The 4.15am alarm arrived on monday with me dreaming that it was 3.15am and I was already in the shower, noting almost proudly that I’d awakened early and hadn’t had any ‘airplane’ dreams – the kind where you dream you’re dreaming that you’re already awake.

Arvin’s alarm rang and we got out of bed, showered, had a sip of leftover coffee. Dumped the last bits of trash and rotting veggies down the chute.

Ordinarily I don’t mind christening the on-board restroom on airplanes but for some reason I didn’t feel like traveling with a bloated bowel today, so I went into the restroom and forced the issue, with moderate success. Just then my cell phone rang. “Taxi,” arvin called from the living room as I flushed. The taxi had arrived in front of our building as timely as a train in switzerland.

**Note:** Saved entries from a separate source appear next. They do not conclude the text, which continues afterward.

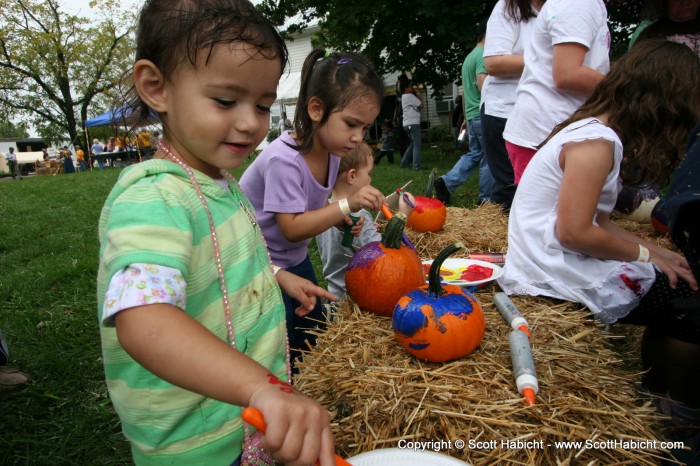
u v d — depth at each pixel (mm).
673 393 2201
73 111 33719
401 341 1703
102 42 31672
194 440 1144
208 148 1118
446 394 1468
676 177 1603
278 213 2277
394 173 10305
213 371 839
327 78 2193
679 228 1544
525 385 1461
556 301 2225
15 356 3143
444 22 11773
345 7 13578
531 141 3217
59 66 31406
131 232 956
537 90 3160
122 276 907
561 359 1701
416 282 2051
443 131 23062
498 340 1812
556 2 2887
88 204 9102
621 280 2102
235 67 1055
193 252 1112
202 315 1142
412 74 15367
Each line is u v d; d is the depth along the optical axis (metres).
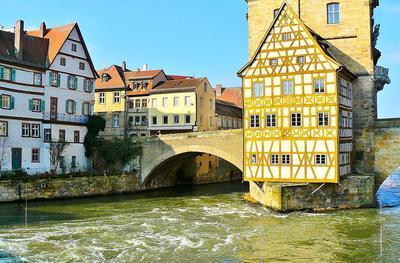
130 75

A taxi is not a hired car, however, and one worries that a taxista might not wait too long for you, or that someone will creep out into the darkened morning and abscond with your taxi if you dally gathering your things. For that reason, there’s always a pang of hurry and worry the moment a taxi arrives. A rapid brushing of the teeth is followed by a final glance around the place and an acknowledgment that whatever’s been forgotten is now officially left behind. Then there follows the mandatory check of the zippered compartment of the bag to make sure, again, that the passports haven’t jumped out of their own volition. (Because you know it’s possible. As a homo-galactic, I recognize that paper is made from trees and trees are living creatures and therefore the paper on which our passports are printed, and the sand and chemicals upon which their RFID tracking chips are based, possess vibrations. So it’s quite possible that the passports vibrated their way out of the pocket while I was ‘making a deposit’. Possible. But highly unlikely.)

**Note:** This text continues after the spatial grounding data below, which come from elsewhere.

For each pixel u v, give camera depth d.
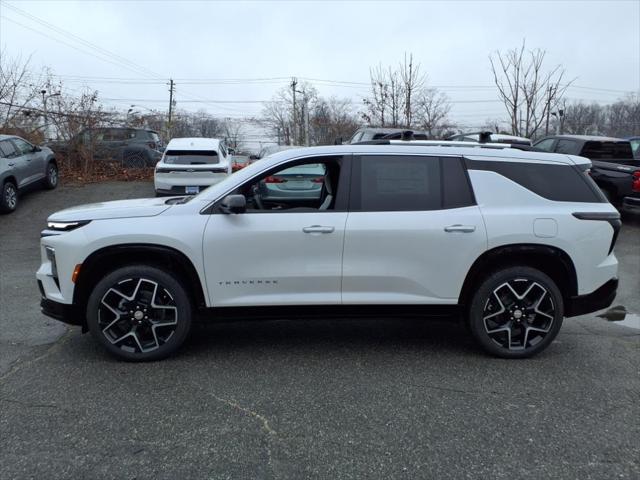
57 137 17.03
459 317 4.58
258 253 4.31
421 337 5.11
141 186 15.64
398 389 3.95
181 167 12.20
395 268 4.38
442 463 3.02
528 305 4.50
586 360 4.55
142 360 4.40
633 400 3.80
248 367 4.34
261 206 4.87
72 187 15.25
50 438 3.26
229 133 57.06
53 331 5.23
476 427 3.41
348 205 4.41
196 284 4.34
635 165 11.20
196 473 2.93
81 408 3.63
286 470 2.96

I rushed out of the bathroom, slipped into my shoes and did the cursory last checks. Arvin stood by the door in his slacks, sports coat and modern pointy shoes: “On y va?”

traveling light

traveling light

In the past few years since the advent of online check-in, doing so for international flights wasn’t an option. At least it wasn’t a perk accessible to this mostly domestically voyaging iconoclast. It was with delight, then, that arvin and I arrived at SFO with our boarding passes, passports and carry-on baggage an hour and a half prior to departure without having to queue up for anything other than the obligatory security checkpoint. After clearing that uneventful hurdle, we spent an easy hour in the admirals’ club in brand new terminal 2 – luxury amid newness. If you haven’t been to an airport lounge, I can assure you these clubs offer a far more comfortable setting for sipping airport coffee than do the rows upon rows of black cattle chairs surrounding the departure gates. And the bathrooms, if today’s was any indication, are lovely: like those in a Sofitel. But they’re not for everyone. Oh no. They’re pleasant but they’re nothing to strive for in life. Save your money and spare yourself the anxiety. Better to struggle to put your children through college than to aspire to annual membership in one of these iffy country clubs. Trust me.

Mind you, we don’t fly this way all the time. The only reason we had access to the lounge is because in February of this year I cashed in all of my mileage on american airlines and booked us two round-trips between san francisco and western europe. I had just enough miles to get us first class passage between sfo and jfk, with business-class accommodations across the pond. We’d been wanting to visit greece and rome ever since we met, and I since I was in college. Given that world economics are in shit for the unforseeable future and America’s 2012 political posturing more closely resembles a Fellini film than it does a democratic process in what is (used to be?) the world’s finest nation, we said ‘why the hell not’ of our decision to spend a coupling weeks paying 1.4 dollars to the euro.